Aberração conceitual – Para a doutora em Psicologia Social e professora do Instituto Federal do Rio de Janeiro, Jaqueline Gomes de Jesus, os argumentos apresentados para derrubar a resolução do CFP são uma "aberração conceitual".

“O termo orientação sexual egodistônica se refere à não-vivência plena da própria sexualidade. Qualquer pessoa pode não vivenciar plenamente sua sexualidade, independentemente de sua orientação sexual. Se isso acontece mais com homossexuais, é em função do preconceito dominante, da homofobia de que são vítimas, e não da orientação sexual em si. A orientação sexual em si não é egodistônica”, argumentou Jaqueline.
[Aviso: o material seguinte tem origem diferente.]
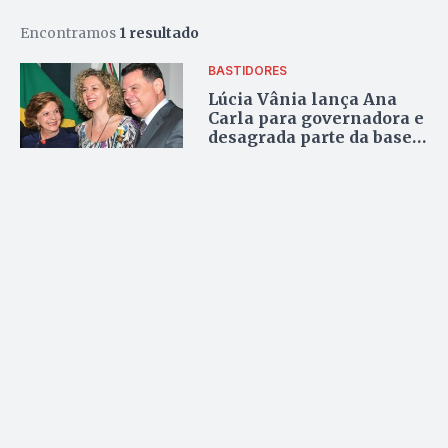
Encontramos
1 resultado
BASTIDORES
Lúcia Vânia lança Ana
Carla para governadora e
desagrada parte da base
marconista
Ofensa a direitos – Em nota, o Núcleo de Promoção e Defesa dos Direitos Humanos da Defensoria Pública do Distrito Federal repudiou a decisão liminar do juiz federal, classificando-a como uma “ofensa aos direitos fundamentais da população LGBT” e um retrocesso ao início da década de 1990, quando a OMS retirou a homossexualidade do rol de doenças.

“A decisão permite que sejam realizados tratamentos para “reprogramação” sexual de não-heterossexuais, tratando, assim, a homossexualidade e a bissexualidade como patologias […] fragilizando os avanços éticos alcançados e permitindo a prática de tratamentos de “cura gay”, que causam severos danos psíquicos aos pacientes, como reconhecido pela própria OMS”, afirma o núcleo, destacando que estudos apontam que o sofrimento psíquico advém da internalização da desvalorização social e moral a que muitas vezes estão sujeitos os membros da comunidade LGBT, e não da orientação sexual em si.